Rather than putting all your money into one penny stock, consider spreading your investments over a few stocks after choosing a broker with fair commissions. One bad investment decision might reduce the chance of suffering substantial losses with a diverse portfolio.

You must thoroughly research penny stocks before investing in them, regardless of their trading volume and liquidity. Ensure sufficient trading volume and liquidity so you can promptly exit your position when needed.
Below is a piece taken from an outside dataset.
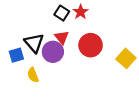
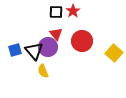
black square: (62, 13) -> (56, 12), turned -32
black triangle: (34, 43) -> (34, 51), moved
yellow semicircle: (33, 75) -> (43, 71), moved

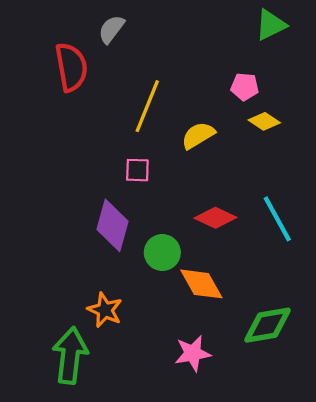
You must also pay attention to the cautions issued by the Securities and Exchange Commission (SEC) and avoid investing more money in penny stocks than you can lose in the worst-case scenario. You might have superior options if you are thorough and cautious when investing in penny stocks.

Conclusion

Investing in penny stocks carries a substantial risk of losing money, so it is not advised for shy investors. On the other hand, penny companies that do very well might yield huge long-term rewards for investors with a strong risk tolerance. By diversifying their assets, penny stock investors can reduce their overall risk instead of choosing one penny stock and making a sizable investment.

Among the thousands of low-quality penny stocks accessible, it could be difficult to identify a few high-quality stocks. Nonetheless, penny stock investing can also be a financially and emotionally rewarding experience for those who are successful with it.